Şimdi Türkiye'nin yaşayabilme olanağının olması, borçlanabilme imkanına bağlıdır. Dünyadaki faizin iki katını ödüyorsunuz uluslar arası tefecilere. Bu faizin karşılığında, size yeni borçlar veriyorlar. Bu nereye kadar sürdürülebilir? " dedi.

Dünya kapitalizminde sıkıntı çıktığında borç veren sermayenin ülkelerine döndüğünü vurgulayan Erhan Göksel, "O zaman Türkiye cari açığını finanse edemez. Yetmiş sente muhtaç duruma düşer" dedi.

Türkiye'de devalüasyon olacak

Bu krizin 2001'dekine benzemeyeceğinin altını çizen Erhan Göksel, "Bu kriz çok daha kötü. Daha farklı sonuçlar doğuracak. Kötülüğünün nedeni, Türkiye'deki özel sektörün, AKP iktidara geldiğinde 27 milyar dolar dış borcu varken, bugün bu borç 176 milyar dolara çıkmıştır. Dışarıya libor artı 3-4 ile borçlanıyorlar. Bunların bir kısmı elbette yatırım için yapılıyor. Ama büyük kısmı bu parayı bozarak gelip devlete satıyor. Devlete faizle borç veriyorlar. Zaten piyasada eşek yüküyle dolar olmasının nedeni bu" dedi.

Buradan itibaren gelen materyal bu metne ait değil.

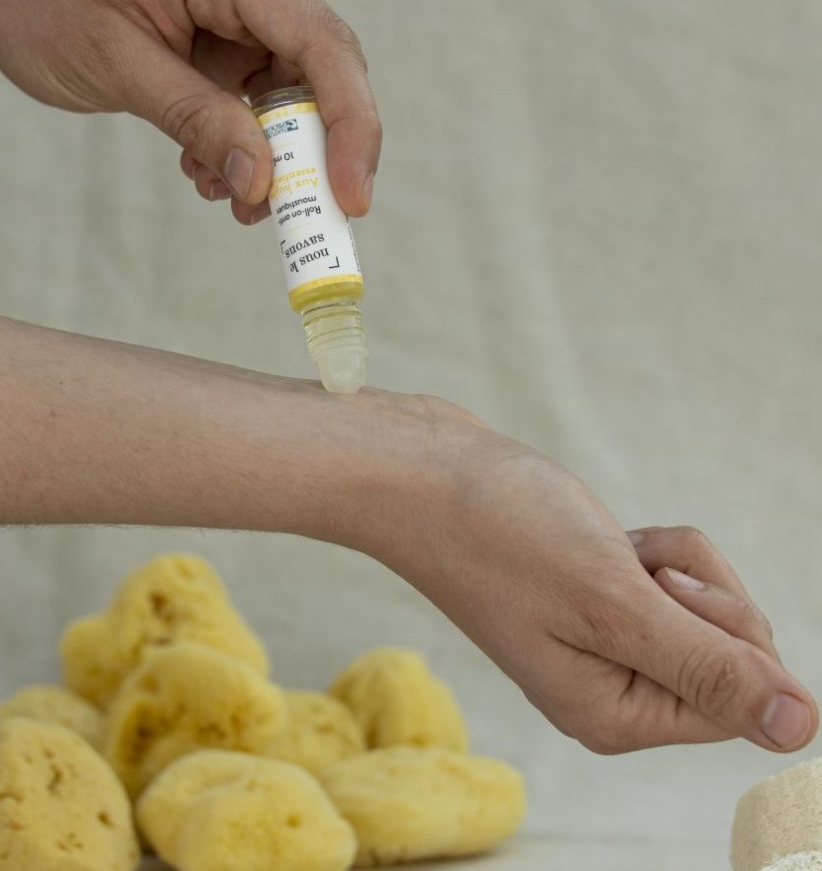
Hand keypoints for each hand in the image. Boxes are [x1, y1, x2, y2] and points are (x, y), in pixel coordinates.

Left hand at [0, 0, 380, 222]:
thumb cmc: (39, 2)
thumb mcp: (119, 68)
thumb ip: (198, 122)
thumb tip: (264, 185)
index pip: (320, 42)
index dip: (350, 126)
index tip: (350, 199)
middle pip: (323, 67)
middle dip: (314, 152)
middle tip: (294, 217)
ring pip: (295, 89)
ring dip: (274, 155)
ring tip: (228, 198)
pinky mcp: (230, 25)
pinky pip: (261, 92)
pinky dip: (245, 140)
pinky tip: (207, 169)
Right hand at [366, 398, 817, 753]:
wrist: (420, 473)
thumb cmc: (500, 533)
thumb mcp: (614, 602)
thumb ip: (710, 668)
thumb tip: (802, 729)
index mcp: (611, 713)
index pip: (737, 698)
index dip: (722, 630)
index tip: (659, 587)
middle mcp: (609, 687)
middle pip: (727, 650)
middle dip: (697, 588)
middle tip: (628, 562)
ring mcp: (599, 639)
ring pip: (702, 606)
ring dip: (672, 562)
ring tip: (606, 543)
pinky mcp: (592, 595)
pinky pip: (666, 579)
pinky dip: (650, 550)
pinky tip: (600, 536)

Kriz ortamındaki olabilecek devalüasyona dikkat çeken Göksel, "Böyle bir ortamda, Türkiye'de olabilecek bir devalüasyon, bütün özel sektörün anahtarının yabancılarına eline geçmesini yol açar. Bunu BDDK başkanı gördü, uyardı. TOBB başkanı Hisarcıklıoğlu da gördü, uyardı. Aslında özel sektörün hepsi bunu biliyor.

Bilmeyen Sayın Başbakan.

Önümüzdeki süreçte, kaçınılmaz bir şekilde devalüasyon tehlikesi var. Bu devalüasyonu dolar, euro olarak düşünmeyin. Topyekün devalüasyon. Tehlikesi var değil, olacak. Falcı değilim, rakamlara bakarak söylüyorum" şeklinde konuştu.